L’outrecuidance est à son comble quand certains, de génies novateurs, atteignent par la mystification, le stade de démiurges adulés par frénésie collective… Attention !!! Pas touche !!! Place aux contentés.
La perversité du contentement du peu
La conscience façonnée par une quarantaine d’années d’exaltation du Chef doté d’une intelligence exceptionnelle et d’une relative prospérité économique annihile les profiteurs du système de toute projection lumineuse, amnésiques qu’ils sont de la réalité historique de leur pays. Et certainement inconscients du fait que la structuration de notre économie était fonction des intérêts de la métropole et que la mise en valeur du territoire répondait à un objectif principal : l’approvisionnement de l’hexagone en matières premières indispensables.
Quoi de plus logique qu’après les indépendances, le développement des infrastructures, notamment routières, s’effectue en rapport avec celui des zones affectées aux cultures de rentes ? Que le déplacement à l’Ouest de la boucle du cacao entraine le développement de la côtière, du port de San Pedro, etc. ? Que le « V baoulé » ait peu bénéficié d’infrastructures car, excepté l’émigration vers les zones stratégiques, cette région ne présentait aucun intérêt pour les industries cacaoyères. Et qu’en dépit de toute logique économique, le génie houphouétiste n’a été que d’engager des sommes pharaoniques à Yamoussoukro.
C’est donc cette conscience étriquée du réalisme houphouétiste qui s’essaie ou s’évertue à rêver en prétendant, aujourd’hui plus qu’hier, avoir les moyens d’adopter une politique de rupture. Est-elle seulement ignorante qu’une telle option possède en son sein les germes de son non accomplissement ? Sait-elle qu’on ne reste pas dans les magnans pour les extirper ?
Stérile gesticulation intellectuelle car la Rupture c'est rompre avec les principes politique, économique et culturel qui sous-tendent l'assujettissement. Or l’houphouétisme nous y maintient. A l’horizon de l’émergence, tout ne serait-il pas diversion ?

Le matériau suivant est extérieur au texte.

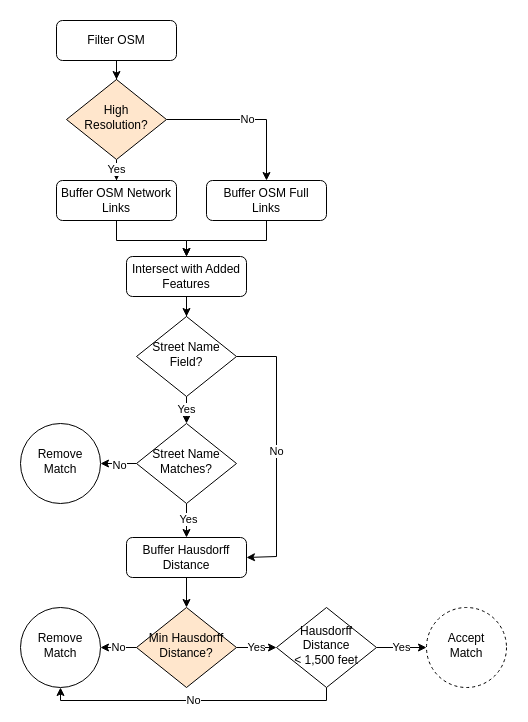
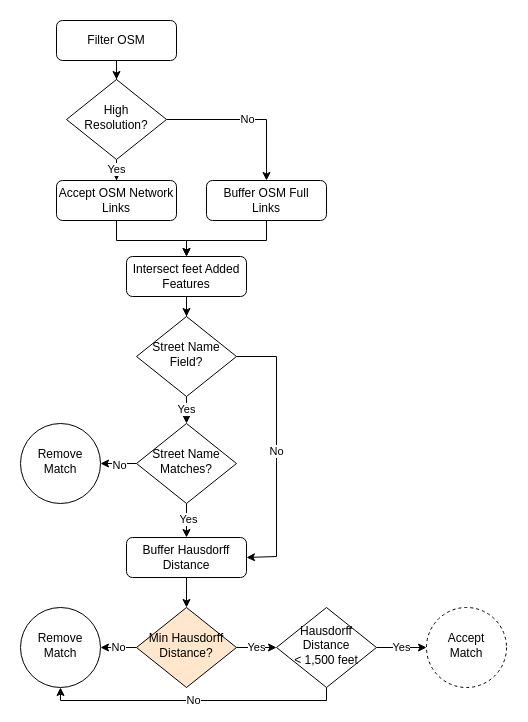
  <mxCell id="0" />
  <mxCell id="1" parent="0" />
  <mxCell id="2" style="edgeStyle=orthogonalEdgeStyle;rounded=0;orthogonalLoop=1;jettySize=auto;html=1;entryX=0.5;entryY=0;entryDx=0;entryDy=0;" edge="1" parent="1" source="3" target="6"><mxGeometry relative="1" as="geometry" /></mxCell>
  <mxCell id="3" value="Filter OSM" style="rounded=1;whiteSpace=wrap;html=1;fontSize=12;glass=0;strokeWidth=1;shadow=0;" parent="1" vertex="1"><mxGeometry x="56" y="20" width="120" height="40" as="geometry" /></mxCell>
  <mxCell id="4" value="No" style="edgeStyle=orthogonalEdgeStyle;rounded=0;orthogonalLoop=1;jettySize=auto;html=1;" edge="1" parent="1" source="6" target="10"><mxGeometry relative="1" as="geometry" /></mxCell>
  <mxCell id="5" value="Yes" style="edgeStyle=orthogonalEdgeStyle;rounded=0;orthogonalLoop=1;jettySize=auto;html=1;" edge="1" parent="1" source="6" target="8"><mxGeometry relative="1" as="geometry" /></mxCell>
- <mxCell id="6" value="High Resolution?" style="rhombus;whiteSpace=wrap;html=1;shadow=0;fontFamily=Helvetica;fontSize=12;align=center;strokeWidth=1;spacing=6;spacingTop=-4;fillColor=#ffe6cc;" parent="1" vertex="1"><mxGeometry x="66" y="79" width="100" height="80" as="geometry" /></mxCell>
+ <mxCell id="6" value="High Resolution?" style="rhombus;whiteSpace=wrap;html=1;shadow=0;fontFamily=Helvetica;fontSize=12;align=center;strokeWidth=1;spacing=6;spacingTop=-4;" parent="1" vertex="1"><mxGeometry x="66" y="79" width="100" height="80" as="geometry" /></mxCell>
  <mxCell id="7" style="edgeStyle=orthogonalEdgeStyle;rounded=0;orthogonalLoop=1;jettySize=auto;html=1;" edge="1" parent="1" source="8" target="12"><mxGeometry relative="1" as="geometry" /></mxCell>
- <mxCell id="8" value="Buffer OSM Network Links" style="rounded=1;whiteSpace=wrap;html=1;fontSize=12;glass=0;strokeWidth=1;shadow=0;" parent="1" vertex="1"><mxGeometry x="56" y="180" width="120" height="40" as="geometry" /></mxCell>
+ <mxCell id="8" value="Accept OSM Network Links" style="rounded=1;whiteSpace=wrap;html=1;fontSize=12;glass=0;strokeWidth=1;shadow=0;" parent="1" vertex="1"><mxGeometry x="56" y="180" width="120" height="40" as="geometry" /></mxCell>
  <mxCell id="9" style="edgeStyle=orthogonalEdgeStyle;rounded=0;orthogonalLoop=1;jettySize=auto;html=1;" edge="1" parent="1" source="10" target="12"><mxGeometry relative="1" as="geometry" /></mxCell>
  <mxCell id="10" value="Buffer OSM Full&lt;div&gt;Links&lt;/div&gt;" style="rounded=1;whiteSpace=wrap;html=1;fontSize=12;glass=0;strokeWidth=1;shadow=0;" parent="1" vertex="1"><mxGeometry x="206" y="180" width="120" height="40" as="geometry" /></mxCell>
  <mxCell id="11" value="" style="edgeStyle=orthogonalEdgeStyle;rounded=0;orthogonalLoop=1;jettySize=auto;html=1;" edge="1" parent="1" source="12" target="15"><mxGeometry relative="1" as="geometry" /></mxCell>
- <mxCell id="12" value="Intersect with Added Features" style="rounded=1;whiteSpace=wrap;html=1;fontSize=12;glass=0;strokeWidth=1;shadow=0;" vertex="1" parent="1"><mxGeometry x="126" y="256" width="120" height="40" as="geometry" /></mxCell>
+ <mxCell id="12" value="Intersect feet Added Features" style="rounded=1;whiteSpace=wrap;html=1;fontSize=12;glass=0;strokeWidth=1;shadow=0;" vertex="1" parent="1"><mxGeometry x="126" y="256" width="120" height="40" as="geometry" /></mxCell>
  <mxCell id="13" value="Yes" style="edgeStyle=orthogonalEdgeStyle;rounded=0;orthogonalLoop=1;jettySize=auto;html=1;" edge="1" parent="1" source="15" target="22"><mxGeometry relative="1" as="geometry"><mxPoint x="186" y="436" as="targetPoint" /></mxGeometry></mxCell>
  <mxCell id="14" value="No" style="edgeStyle=orthogonalEdgeStyle;rounded=0;orthogonalLoop=1;jettySize=auto;html=1;entryX=1;entryY=0.5;entryDx=0;entryDy=0;" edge="1" parent="1" source="15" target="17"><mxGeometry relative="1" as="geometry"><mxPoint x="286" y="596" as="targetPoint" /><Array as="points"><mxPoint x="276" y="356" /><mxPoint x="276" y="556" /></Array></mxGeometry></mxCell>
  <mxCell id="15" value="Street Name Field?" style="rhombus;whiteSpace=wrap;html=1;shadow=0;fontFamily=Helvetica;fontSize=12;align=center;strokeWidth=1;spacing=6;spacingTop=-4;" vertex="1" parent="1"><mxGeometry x="136" y="316" width="100" height="80" as="geometry" /></mxCell>
  <mxCell id="16" value="" style="edgeStyle=orthogonalEdgeStyle;rounded=0;orthogonalLoop=1;jettySize=auto;html=1;" edge="1" parent="1" source="17" target="26"><mxGeometry relative="1" as="geometry" /></mxCell>
  <mxCell id="17" value="Buffer Hausdorff Distance" style="rounded=1;whiteSpace=wrap;html=1;fontSize=12;glass=0;strokeWidth=1;shadow=0;" vertex="1" parent="1"><mxGeometry x="126" y="537" width="120" height="40" as="geometry" /></mxCell>
  <mxCell id="18" value="" style="edgeStyle=orthogonalEdgeStyle;rounded=0;orthogonalLoop=1;jettySize=auto;html=1;" edge="1" parent="1" source="22" target="23"><mxGeometry relative="1" as="geometry" /></mxCell>
  <mxCell id="19" value="No" style="edgeLabel;html=1;align=center;verticalAlign=middle;resizable=0;points=[];" vertex="1" connectable="0" parent="18"><mxGeometry x="-0.2" y="1" relative="1" as="geometry"><mxPoint as="offset" /></mxGeometry></mxCell>
  <mxCell id="20" value="" style="edgeStyle=orthogonalEdgeStyle;rounded=0;orthogonalLoop=1;jettySize=auto;html=1;" edge="1" parent="1" source="22" target="17"><mxGeometry relative="1" as="geometry" /></mxCell>
  <mxCell id="21" value="Yes" style="edgeLabel;html=1;align=center;verticalAlign=middle;resizable=0;points=[];" vertex="1" connectable="0" parent="20"><mxGeometry x="-0.35" y="1" relative="1" as="geometry"><mxPoint as="offset" /></mxGeometry></mxCell>
  <mxCell id="22" value="Street Name Matches?" style="rhombus;whiteSpace=wrap;html=1;shadow=0;fontFamily=Helvetica;fontSize=12;align=center;strokeWidth=1;spacing=6;spacingTop=-4;" vertex="1" parent="1"><mxGeometry x="136" y="423" width="100" height="80" as="geometry" /></mxCell>
  <mxCell id="23" value="Remove Match" style="ellipse;whiteSpace=wrap;html=1;shadow=0;strokeWidth=1;spacing=6;spacingTop=-4;" vertex="1" parent="1"><mxGeometry x="20" y="423" width="80" height="80" as="geometry" /></mxCell>
  <mxCell id="24" value="No" style="edgeStyle=orthogonalEdgeStyle;rounded=0;orthogonalLoop=1;jettySize=auto;html=1;" edge="1" parent="1" source="26" target="27"><mxGeometry relative="1" as="geometry" /></mxCell>
  <mxCell id="25" value="Yes" style="edgeStyle=orthogonalEdgeStyle;rounded=0;orthogonalLoop=1;jettySize=auto;html=1;" edge="1" parent="1" source="26" target="31"><mxGeometry relative="1" as="geometry" /></mxCell>
  <mxCell id="26" value="Min Hausdorff Distance?" style="rhombus;whiteSpace=wrap;html=1;shadow=0;fontFamily=Helvetica;fontSize=12;align=center;strokeWidth=1;spacing=6;spacingTop=-4;fillColor=#ffe6cc;" vertex="1" parent="1"><mxGeometry x="136" y="607" width="100" height="80" as="geometry" /></mxCell>
  <mxCell id="27" value="Remove Match" style="ellipse;whiteSpace=wrap;html=1;shadow=0;strokeWidth=1;spacing=6;spacingTop=-4;" vertex="1" parent="1"><mxGeometry x="20" y="607" width="80" height="80" as="geometry" /></mxCell>
  <mxCell id="28" value="Accept Match" style="ellipse;whiteSpace=wrap;html=1;shadow=0;strokeWidth=1;spacing=6;spacingTop=-4;dashed=1;" vertex="1" parent="1"><mxGeometry x="426" y="607" width="80" height="80" as="geometry" /></mxCell>
  <mxCell id="29" value="Yes" style="edgeStyle=orthogonalEdgeStyle;rounded=0;orthogonalLoop=1;jettySize=auto;html=1;" edge="1" parent="1" source="31" target="28"><mxGeometry relative="1" as="geometry" /></mxCell>
  <mxCell id="30" value="No" style="edgeStyle=orthogonalEdgeStyle;rounded=0;orthogonalLoop=1;jettySize=auto;html=1;" edge="1" parent="1" source="31" target="27"><mxGeometry relative="1" as="geometry"><Array as="points"><mxPoint x="326" y="700" /><mxPoint x="60" y="700" /></Array></mxGeometry></mxCell>
  <mxCell id="31" value="Hausdorff Distance&lt;div&gt;&amp;lt; 1,500 feet&lt;/div&gt;" style="rhombus;whiteSpace=wrap;html=1;shadow=0;fontFamily=Helvetica;fontSize=12;align=center;strokeWidth=1;spacing=6;spacingTop=-4;" vertex="1" parent="1"><mxGeometry x="276" y="607" width="100" height="80" as="geometry" /></mxCell>
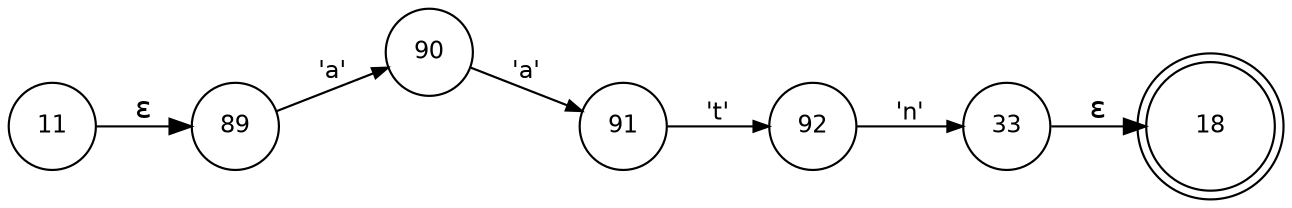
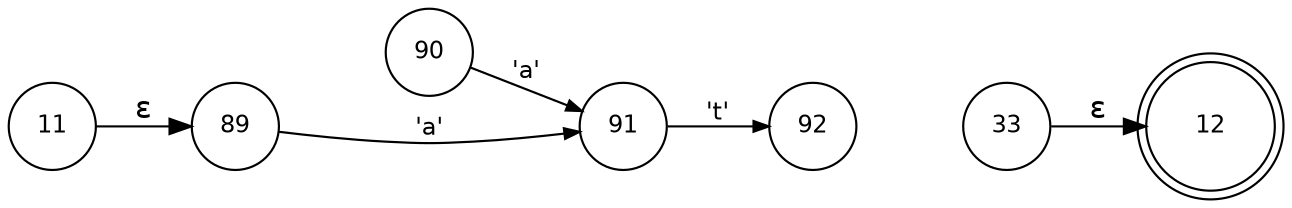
  digraph {
    fontname="DejaVu Sans"
    rankdir=LR
    node [fixedsize=true fontname="DejaVu Sans" fontsize=11 shape=circle peripheries=1]
    edge [arrowhead=normal arrowsize=.7 fontname="DejaVu Sans" fontsize=11]
-   n1 [label=18 shape=doublecircle width=.6 peripheries=""]
+   n1 [label=12 shape=doublecircle width=.6 peripheries=""]
    n2 [label=89 width=.55]
    n3 [label=90 width=.55]
    n4 [label=91 width=.55]
    n5 [label=92 width=.55]
    n6 [label=11 width=.55]
    n7 [label=33 width=.55]
-   n2 -> n3 [label="'a'"]
+   n2 -> n4 [label="'a'"]
    n3 -> n4 [label="'a'"]
    n4 -> n5 [label="'t'"]
-   n5 -> n7 [label="'n'"]
    n6 -> n2 [label="&epsilon;" arrowhead="" arrowsize="" fontsize=""]
    n7 -> n1 [label="&epsilon;" arrowhead="" arrowsize="" fontsize=""]
  }
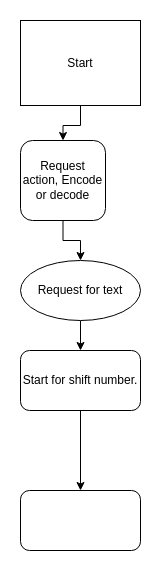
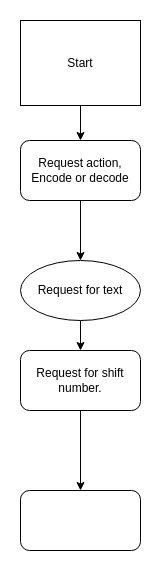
  <mxCell id="0" />
  <mxCell id="1" parent="0" />
  <mxCell id="2" value="" style="edgeStyle=orthogonalEdgeStyle;rounded=0;orthogonalLoop=1;jettySize=auto;html=1;" edge="1" parent="1" source="3" target="5"><mxGeometry relative="1" as="geometry" /></mxCell>
  <mxCell id="3" value="Start" style="rounded=0;whiteSpace=wrap;html=1;" vertex="1" parent="1"><mxGeometry x="20" y="20" width="120" height="85" as="geometry" /></mxCell>
  <mxCell id="4" value="" style="edgeStyle=orthogonalEdgeStyle;rounded=0;orthogonalLoop=1;jettySize=auto;html=1;" edge="1" parent="1" source="5" target="7"><mxGeometry relative="1" as="geometry" /></mxCell>
- <mxCell id="5" value="Request action, Encode or decode" style="rounded=1;whiteSpace=wrap;html=1;" vertex="1" parent="1"><mxGeometry x="20" y="140" width="85" height="80" as="geometry" /></mxCell>
+ <mxCell id="5" value="Request action, Encode or decode" style="rounded=1;whiteSpace=wrap;html=1;" vertex="1" parent="1"><mxGeometry x="20" y="140" width="120" height="60" as="geometry" /></mxCell>
  <mxCell id="6" value="" style="edgeStyle=orthogonalEdgeStyle;rounded=0;orthogonalLoop=1;jettySize=auto;html=1;" edge="1" parent="1" source="7" target="9"><mxGeometry relative="1" as="geometry" /></mxCell>
  <mxCell id="7" value="Request for text" style="ellipse;whiteSpace=wrap;html=1;" vertex="1" parent="1"><mxGeometry x="20" y="260" width="120" height="60" as="geometry" /></mxCell>
  <mxCell id="8" value="" style="edgeStyle=orthogonalEdgeStyle;rounded=0;orthogonalLoop=1;jettySize=auto;html=1;" edge="1" parent="1" source="9" target="10"><mxGeometry relative="1" as="geometry" /></mxCell>
- <mxCell id="9" value="Start for shift number." style="rounded=1;whiteSpace=wrap;html=1;" vertex="1" parent="1"><mxGeometry x="20" y="350" width="120" height="60" as="geometry" /></mxCell>
+ <mxCell id="9" value="Request for shift number." style="rounded=1;whiteSpace=wrap;html=1;" vertex="1" parent="1"><mxGeometry x="20" y="350" width="120" height="60" as="geometry" /></mxCell>
  <mxCell id="10" value="" style="rounded=1;whiteSpace=wrap;html=1;" vertex="1" parent="1"><mxGeometry x="20" y="490" width="120" height="60" as="geometry" /></mxCell>
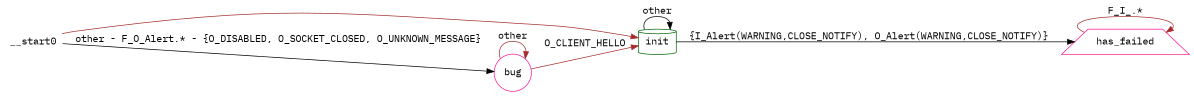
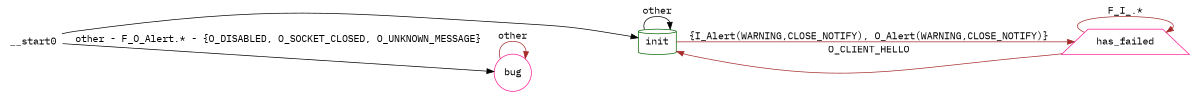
  digraph {
    fontname="IBM Plex Mono"
    rankdir=LR
    node [color=deeppink fontname="IBM Plex Mono"]
    edge [color=brown fontname="IBM Plex Mono"]
    init [color=darkgreen shape=cylinder]
    has_failed [shape=trapezium]
    bug [shape=circle]
    __start0 [height=0 shape=none width=0]
    init -> init [color=black label=other]
-   init -> has_failed [color=black label="{I_Alert(WARNING,CLOSE_NOTIFY), O_Alert(WARNING,CLOSE_NOTIFY)}"]
-   bug -> init [label=O_CLIENT_HELLO]
+   init -> has_failed [label="{I_Alert(WARNING,CLOSE_NOTIFY), O_Alert(WARNING,CLOSE_NOTIFY)}"]
+   has_failed -> init [label=O_CLIENT_HELLO]
    has_failed -> has_failed [label="F_I_.*"]
    bug -> bug [label=other]
-   __start0 -> init
+   __start0 -> init [color=black]
    __start0 -> bug [color=black label="other - F_O_Alert.* - {O_DISABLED, O_SOCKET_CLOSED, O_UNKNOWN_MESSAGE}"]
  }
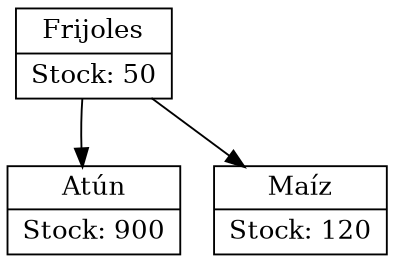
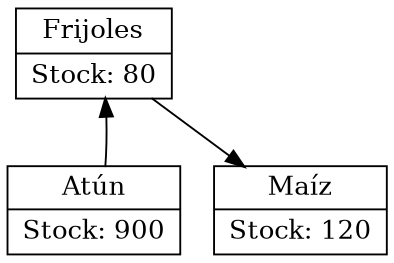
  digraph {
    node [shape=record]
-   n1 [label="{Frijoles | Stock: 50}"]
+   n1 [label="{Frijoles | Stock: 80}"]
    n2 [label="{Atún | Stock: 900}"]
    n3 [label="{Maíz | Stock: 120}"]
-   n1 -> n2
+   n2 -> n1
    n1 -> n3
  }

En fait, ces adeptes d’une stratégie dépendantiste prônent la rupture en négociant une autre forme plus subtile de dépendance mais toute aussi infantilisante et toujours privative de libertés. Cela se traduit par ces doléances serviles : Bon maître pourrais-je obtenir quelques faveurs eu égard à mon comportement exemplaire ? Seriez-vous prêt à me permettre de souffler un tant soit peu pour mes bons et loyaux services ?
Doublement conscient que le développement est un projet idéologique et que les pays aujourd’hui émergents le sont au prix d’une profonde réflexion politique, l’Ivoirien imbu du panafricanisme touche, palpe l’houphouétisme au quotidien et digère mal sa propension à l’infantiliser. Il conçoit son avenir tout en s’interrogeant : Pourquoi se contenter du peu alors que plus d’audace, de rigueur et d’engagement conduiraient à un épanouissement certain.